Matt Suddain is a New Zealand-born writer and the author of two novels: Theatre of the Gods (2013) and Hunters & Collectors (2016). He lives in London.
Lavie Tidhar is the author of the Jerwood Fiction Uncovered Prize winning and Premio Roma nominee A Man Lies Dreaming (2014), the World Fantasy Award winning Osama (2011) and of the Campbell Award winning and Locus and Clarke Award nominated Central Station (2016). His latest novels are the forthcoming Unholy Land (2018) and his first children’s novel, Candy (2018). He is the author of many other novels, novellas and short stories.
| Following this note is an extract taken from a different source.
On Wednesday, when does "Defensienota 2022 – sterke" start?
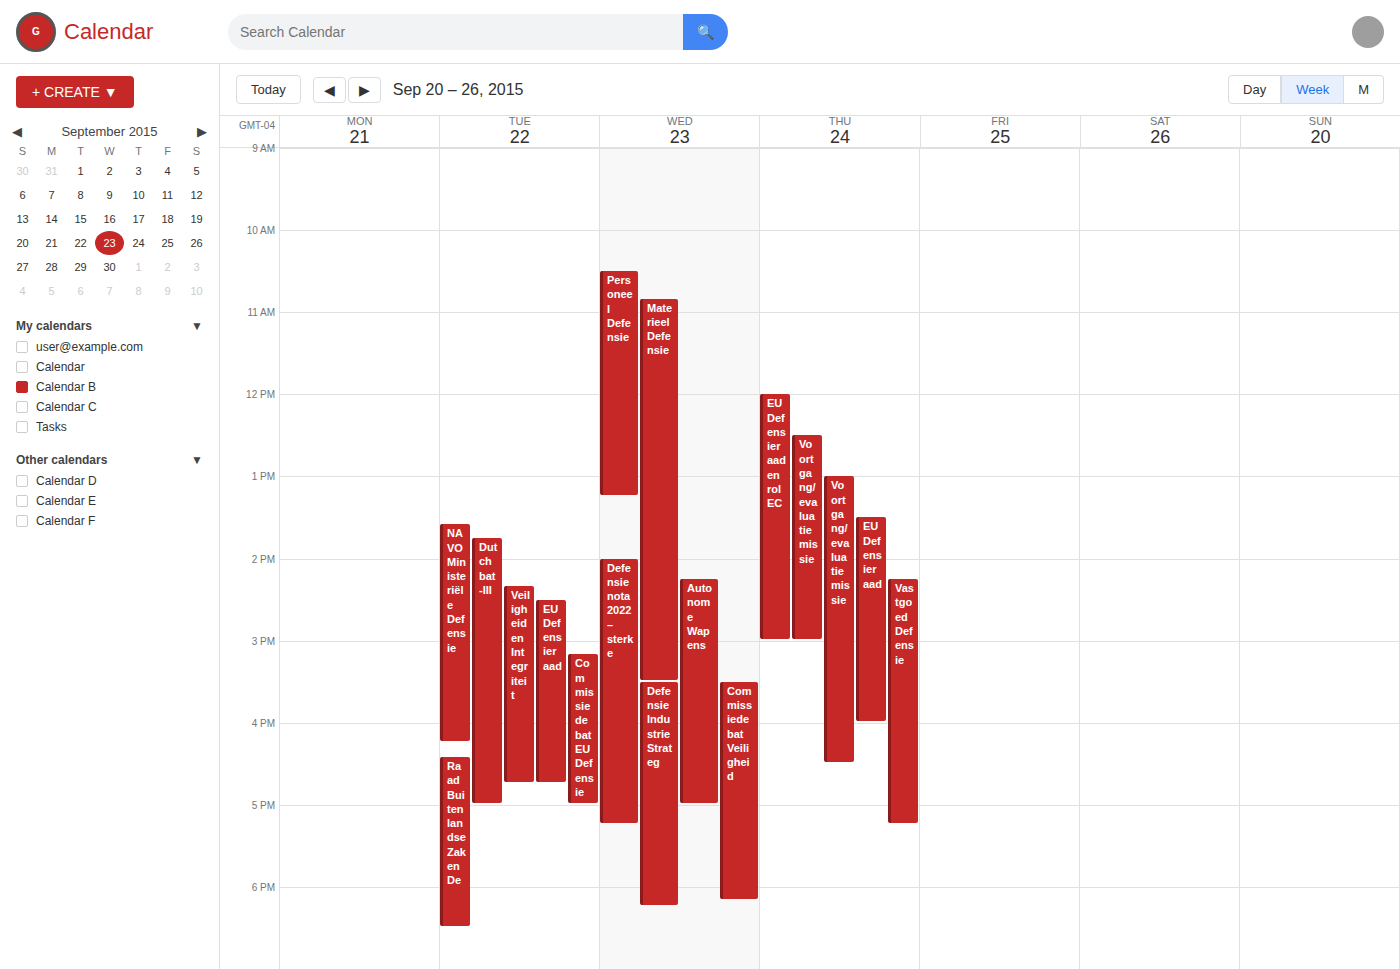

Genevieve Valentine has written novels, comics, and short fiction. Her nonfiction has appeared in the New York Times, the Atlantic, and NPR.org.
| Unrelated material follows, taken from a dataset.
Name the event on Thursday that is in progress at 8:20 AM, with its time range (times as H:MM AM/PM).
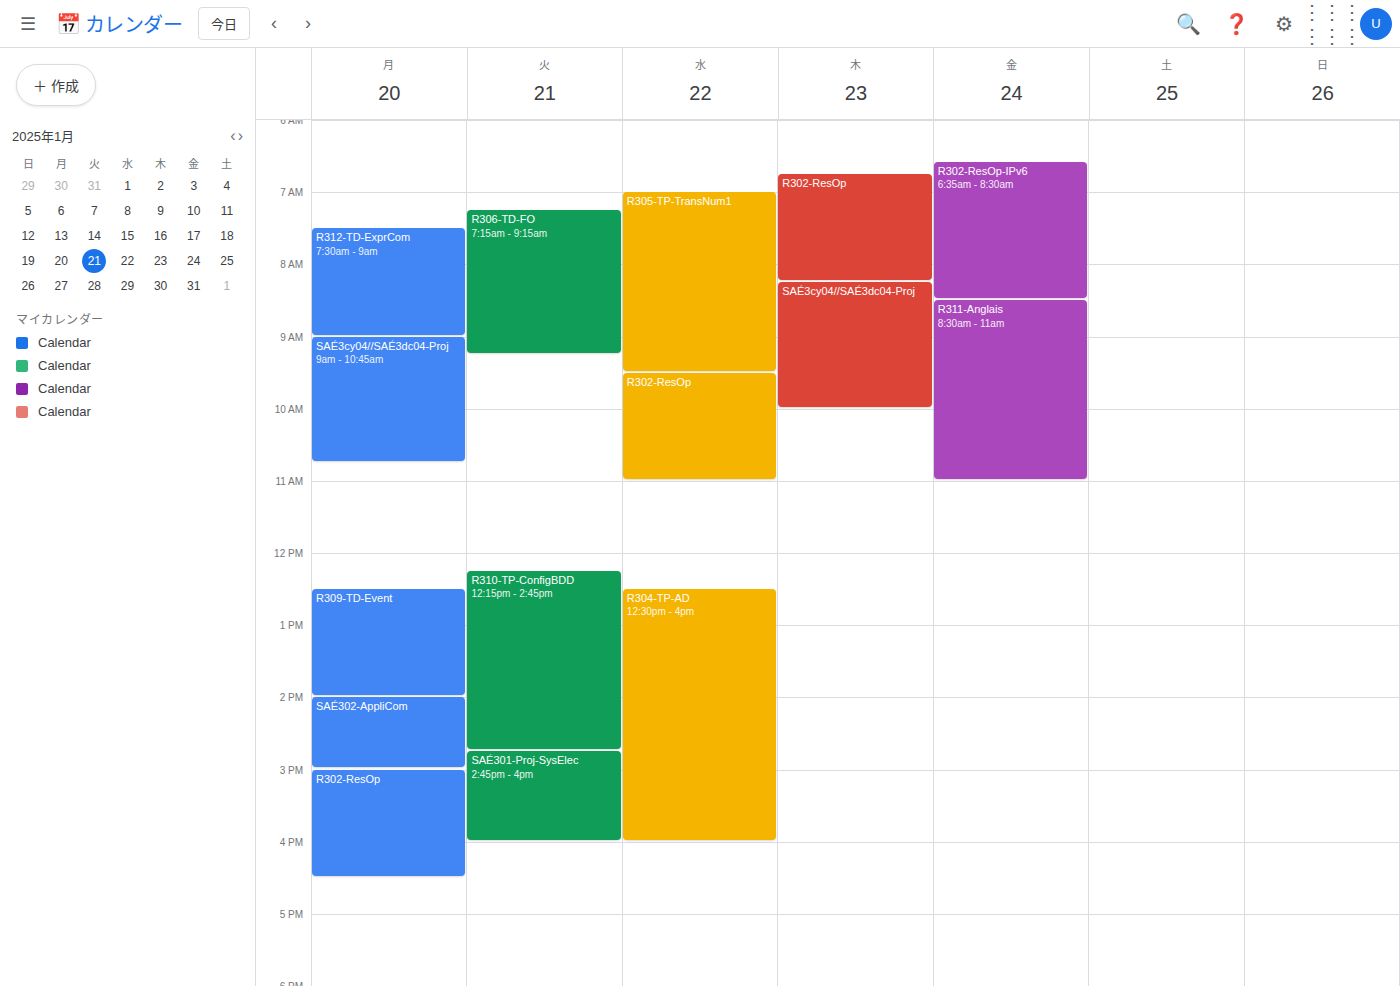
"SAÉ3cy04//SAÉ3dc04-Proj", 8:15 AM to 10:00 AM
Marina Warner writes fiction and cultural history. Her novels include The Lost Father (1988), INdigo (1992) and The Leto Bundle (2000), and she has published three collections of short stories, most recently Fly Away Home (2014). Her critical studies focus on myth and fairytale, in such books as Joan of Arc: The Image of Female Heroism (1982), From the Beast to the Blonde (1994), and Stranger Magic: Charmed States and The Arabian Nights (2011; winner of the National Book Critics Circle award, the Sheykh Zayed Prize and the Truman Capote award). She is Professor of English and Creative Writing at Birkbeck College, Professorial Research Fellow at the School of Oriental and African Studies, a Fellow of the British Academy, and was elected President of the Royal Society of Literature in 2017. In 2015, she was awarded the Holberg Prize in the Arts and Humanities, and in 2017 she was given a World Fantasy Lifetime Achievement Award. Fairy Tale: A Very Short Introduction came out in January 2018 and Forms of Enchantment: Writings on Art and Artists in Autumn 2018. She is currently working on the project www.storiesintransit.com, researching the concept of Sanctuary and writing an ‘unreliable memoir’ A Life Mislaid about her childhood in Egypt.
Mahvesh Murad and Jared Shurin are the editors of—collectively—over two dozen anthologies, including The Djinn Falls in Love. They live 6,549 miles apart.